Label: Lakeshore Records
Released: December 23, 2014
Tracks / Album Length: 13 tracks / (32:25)
Composer: Marc Streitenfeld
Special Notes: Available digitally (Dec. 23rd 2014) and on CD (March 10, 2015)
Although the score is built around a main theme – a series of step-like notes with sudden pauses and melody redolent of a child’s song – there’s a fascinating blend of unique sounds that allow After the Fall to stand on its own as a moody concept album depicting human desperation.
It’s also a cross-cultural score where the instrument and harmonics consists of sometimes disparate sounds: water glass tones in the first cues bars, Asian harmonies that morph into something more Celtic, sounds processed in reverse and back, and aspects of sound design applied as musical ornamentation.
“Connect” is where the score shifts to a darker emotional plain, and Marc Streitenfeld (Prometheus) emphasizes grinding string bass or string reverberations, with high pitched grating and electronic gyrating sounds (“Robberies”) using feedback, or a loose theme variation on an Ondes Martenot (“You Never Know”). “Wrath” isn’t filled with bombast or all-out distortion, but rather a grinding pulse, drifting echoey sounds, and a brief cluster of static before the main theme returns in a more desperate guise on cello.

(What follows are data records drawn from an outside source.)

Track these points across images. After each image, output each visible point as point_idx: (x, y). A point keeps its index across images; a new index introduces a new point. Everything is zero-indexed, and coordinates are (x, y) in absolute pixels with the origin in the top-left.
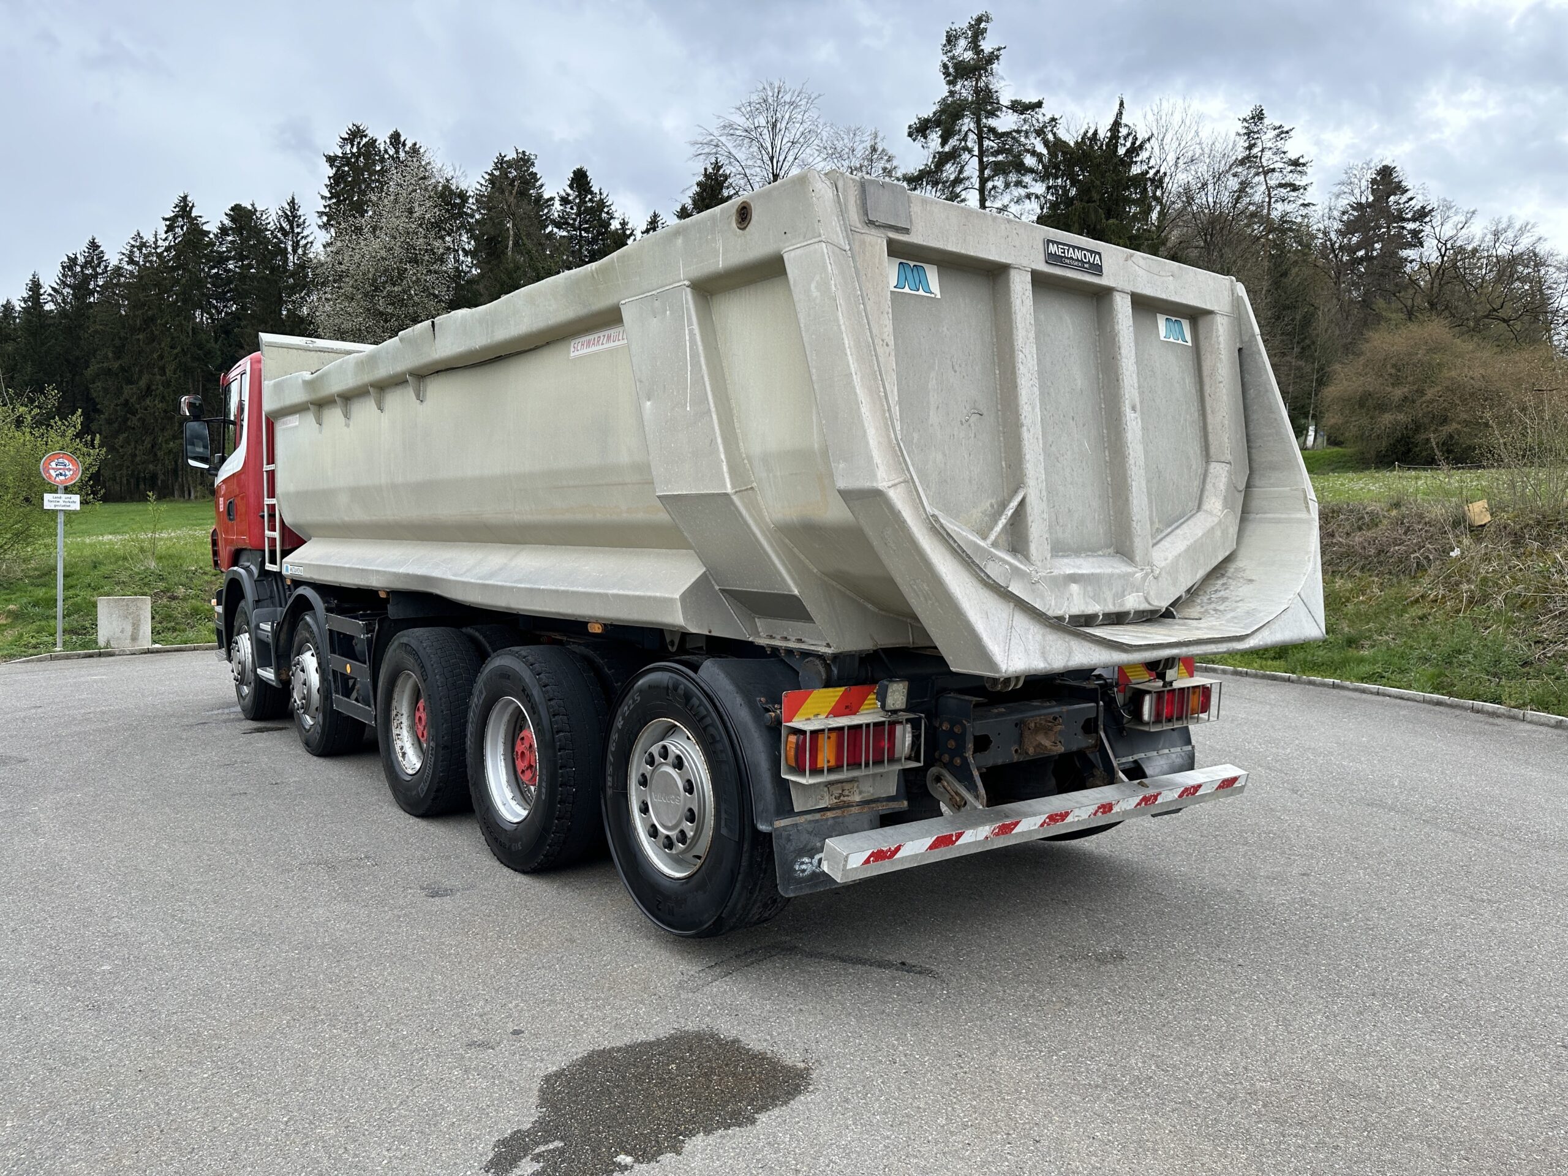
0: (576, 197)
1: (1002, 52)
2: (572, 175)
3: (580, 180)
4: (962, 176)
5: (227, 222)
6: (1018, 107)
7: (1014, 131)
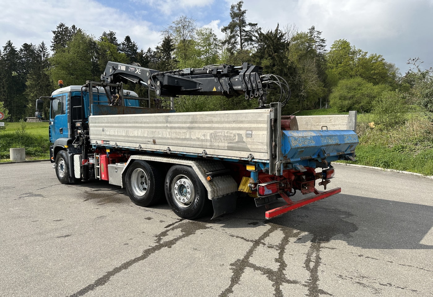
4: (236, 42)
6: (251, 25)
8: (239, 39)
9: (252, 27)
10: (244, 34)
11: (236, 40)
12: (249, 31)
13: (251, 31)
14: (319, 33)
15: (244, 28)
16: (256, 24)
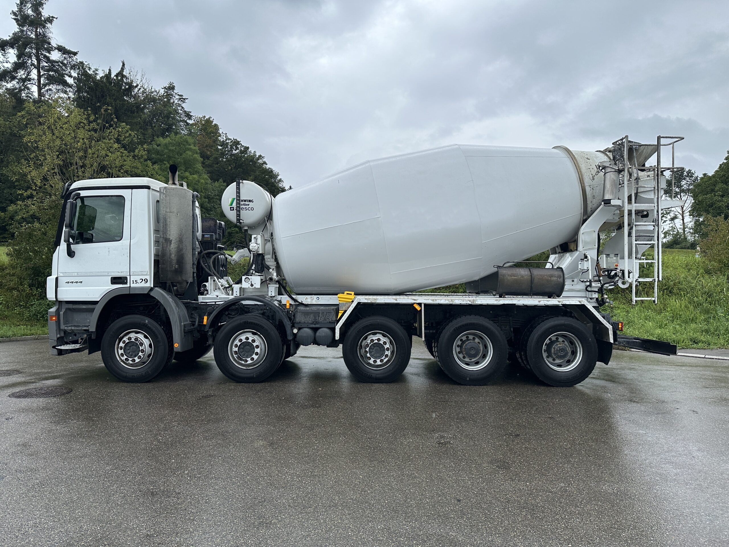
1: (54, 19)
4: (29, 77)
6: (61, 49)
7: (60, 61)
8: (34, 74)
9: (64, 56)
10: (47, 65)
11: (29, 74)
12: (57, 62)
13: (62, 63)
14: (182, 99)
15: (47, 54)
16: (75, 54)
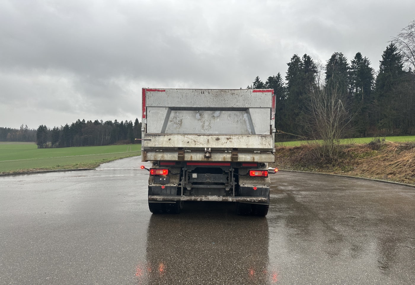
0: (356, 61)
2: (356, 55)
3: (358, 56)
5: (268, 81)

The score’s closing cues are more intimate, recapping the main theme in arrangements that are quite poignant, especially “Virtue,” where instead of adding reverb to the instruments’ tones, Steitenfeld creates an echo akin to a whale sighing in the distance. Paired with emulations of folk woodwinds, it’s a striking beautiful use of instrumental colour.
The intimacy of After the Fall isn’t hard to miss – smaller instrumentation, slight digital enhancements, and some fascinating theme variations – but it’s the way the score just emerges, hovers, and gently recedes with a series of calm, closing statements that make this small, relatively brief score such a treat. It could be longer, but everything that needs to be stated about the characters and conflicts already exist within Steitenfeld’s precise narrative.